REHVA Journal – January 2013



Building and ductwork airtightness represents a key challenge for the building sector.


François Rémi Carrié and Peter Wouters
Guest editors, AIVC/INIVE

The 2002 Energy Performance of Buildings Directive (EPBD) already indicated the potential importance of airtightness. With the 2010 EPBD recast and its ambitious 2020 targets, there is even more pressure on these aspects since for most European climates and countries, good envelope and ductwork airtightness levels are necessary to achieve nearly zero-energy buildings.

Several studies report an energy impact of leaky buildings on the order of 10 kWh per m² of floor area per year for the heating needs in a moderately cold region (2 500 degree-days) and 0 to 5 kWh/m²/year for the ducts plus the additional fan energy use.

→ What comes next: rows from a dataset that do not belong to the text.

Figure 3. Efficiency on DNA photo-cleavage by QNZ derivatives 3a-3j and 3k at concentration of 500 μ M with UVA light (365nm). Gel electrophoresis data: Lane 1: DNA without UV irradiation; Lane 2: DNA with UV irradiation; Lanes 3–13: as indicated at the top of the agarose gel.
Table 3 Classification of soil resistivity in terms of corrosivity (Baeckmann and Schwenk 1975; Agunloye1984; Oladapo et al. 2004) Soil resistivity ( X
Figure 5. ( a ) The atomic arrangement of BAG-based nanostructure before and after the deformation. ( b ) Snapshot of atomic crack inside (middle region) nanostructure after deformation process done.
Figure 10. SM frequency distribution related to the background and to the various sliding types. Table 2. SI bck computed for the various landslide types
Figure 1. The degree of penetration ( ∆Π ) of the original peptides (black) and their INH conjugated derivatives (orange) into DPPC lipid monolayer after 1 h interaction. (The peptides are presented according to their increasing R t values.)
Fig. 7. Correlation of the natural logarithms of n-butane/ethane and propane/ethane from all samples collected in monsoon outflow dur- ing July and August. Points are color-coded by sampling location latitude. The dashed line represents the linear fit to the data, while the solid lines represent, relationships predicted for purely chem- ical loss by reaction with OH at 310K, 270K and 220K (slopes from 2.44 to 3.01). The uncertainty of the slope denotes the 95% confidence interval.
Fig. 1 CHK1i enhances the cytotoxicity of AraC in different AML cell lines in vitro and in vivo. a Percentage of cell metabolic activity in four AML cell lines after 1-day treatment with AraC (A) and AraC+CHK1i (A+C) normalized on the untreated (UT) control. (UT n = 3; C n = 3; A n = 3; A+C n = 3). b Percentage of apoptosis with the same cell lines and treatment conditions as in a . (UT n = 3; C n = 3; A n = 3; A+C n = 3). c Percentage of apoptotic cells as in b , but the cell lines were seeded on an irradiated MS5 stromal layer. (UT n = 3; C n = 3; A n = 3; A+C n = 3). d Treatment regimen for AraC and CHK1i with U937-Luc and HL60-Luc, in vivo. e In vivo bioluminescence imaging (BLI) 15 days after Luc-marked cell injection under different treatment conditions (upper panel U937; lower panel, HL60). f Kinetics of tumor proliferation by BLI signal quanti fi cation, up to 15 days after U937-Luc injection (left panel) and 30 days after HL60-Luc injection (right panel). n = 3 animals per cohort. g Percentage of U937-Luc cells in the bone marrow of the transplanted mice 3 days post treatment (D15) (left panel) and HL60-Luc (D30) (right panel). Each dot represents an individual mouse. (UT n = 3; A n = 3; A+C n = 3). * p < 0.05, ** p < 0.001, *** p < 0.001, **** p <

There is a growing number of studies showing the significant impact of building and ductwork leakage in hot and mild climates as well. The general consensus from these studies is that attention must be paid to building and ductwork airtightness in nearly all climate regions of the European Union to meet nearly zero-energy targets.

How do we achieve this in practice? First of all, building and ductwork airtightness has to be seen as a part of the building system. Legitimate concerns for energy efficient ventilation, comfort, skills development and market uptake must be considered in a holistic approach, addressing both new and existing buildings. There are promising signals with regard to the measures taken in several Member States to encourage better building and ductwork airtightness. For example, there are over 10 countries, covering all climate regions of Europe, with active (and usually very active) networks of professionals specialized in airtightness issues. Also, the steps taken by some Member States to improve building and ductwork airtightness, including actions on regulation, financial incentives, training, control and awareness raising, look promising.

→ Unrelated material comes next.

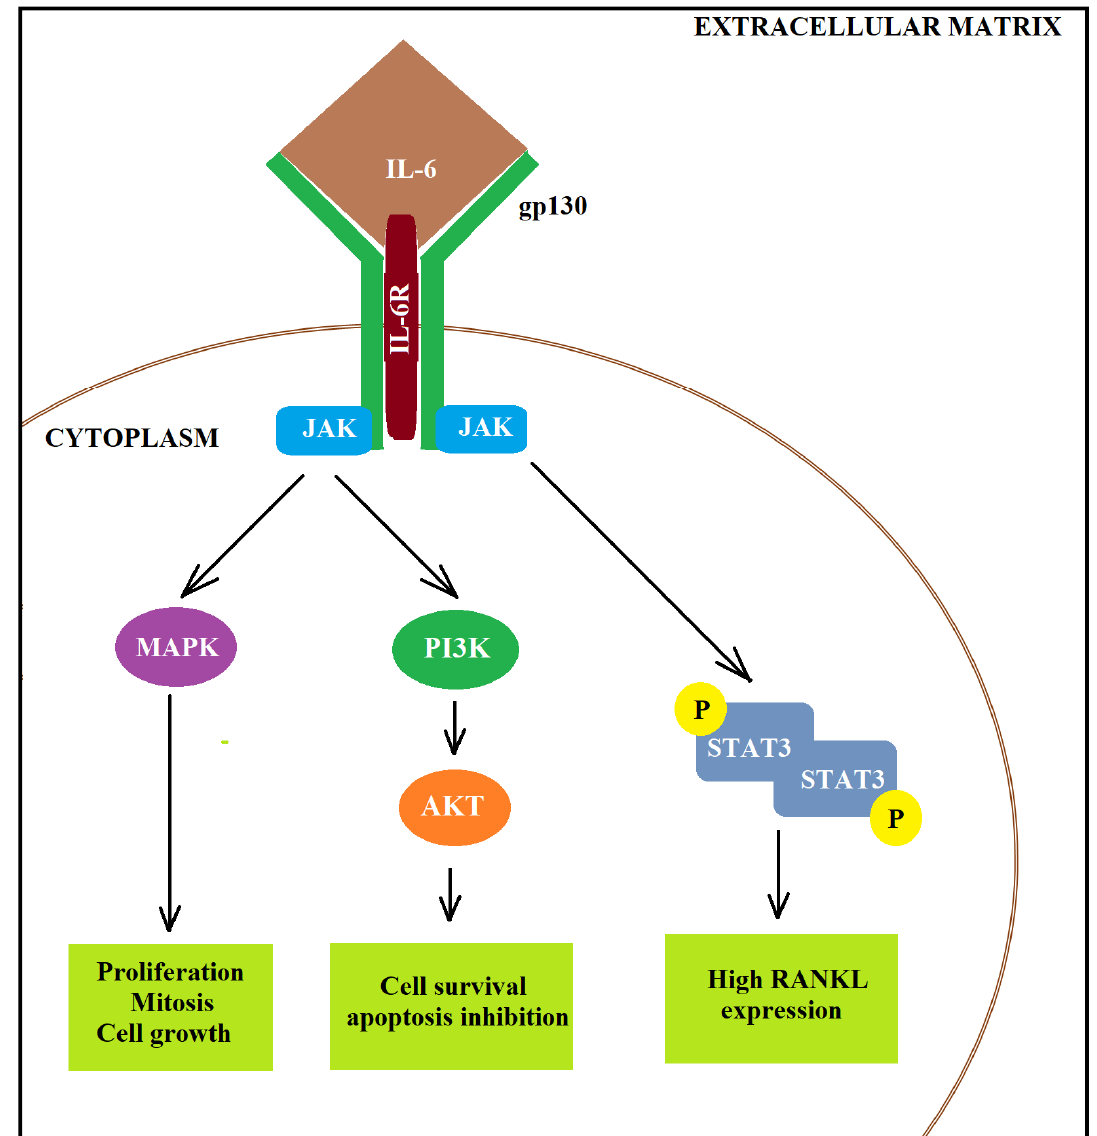
Figure 2. Activation of IL-6 signalling pathway. IL-6 may activate AKT via increased JAK-dependent PI3K activity, causing increased cell survival and anti-apoptosis properties. To this end, firstly, IL-6 binds to the IL6R. Then, the complex binds to the membrane-bound gp130 dimer to form an IL-6 trans-signalling complex and activates (i) the JAK-dependent MAPK, (ii) the JAK-dependent PI3K or (iii) the JAK-dependent STAT3.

In 2011, the TightVent Europe platform ( was launched with a strong focus on market change in airtightness. The large number of attendees at the two last AIVC-TightVent conferences, as well as the large range of countries and issues addressed during these conferences, linking airtightness, comfort, indoor air quality and market transformation, show the growing interest in this topic.

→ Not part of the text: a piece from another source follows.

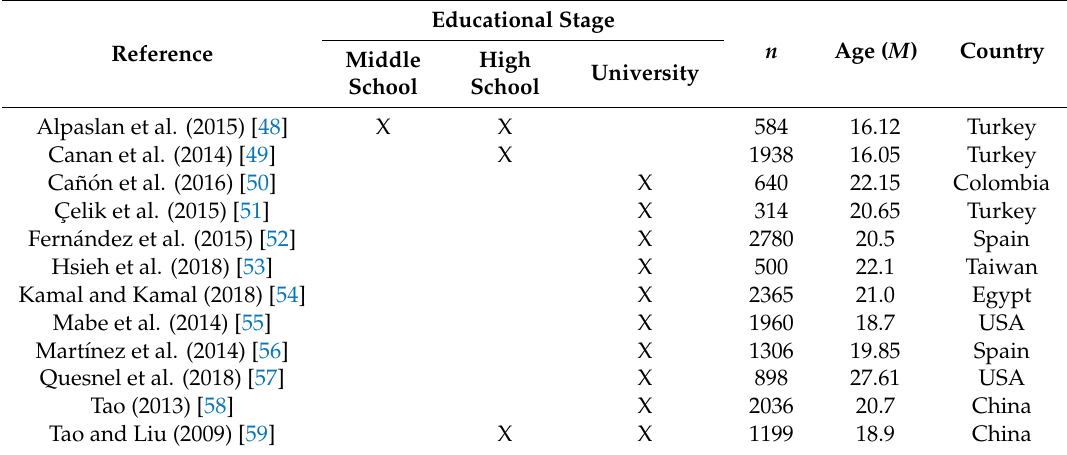
Table 3. Characteristics of the students.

The 2012 AIVC-TightVent conference, held in Copenhagen, included three tracks specifically focussed on airtightness, ventilative cooling, and indoor air quality and health. As can be seen from the summaries presented in this issue, as well as from the initiatives presented by experts from various Member States, the route towards nearly zero-energy buildings has many challenges, but it is also a unique opportunity to investigate new paths for product development, construction methods, commissioning, and building operations. To seize this opportunity, the building sector needs to be both creative and reactive: sharing experience and knowledge is surely key to meet this need.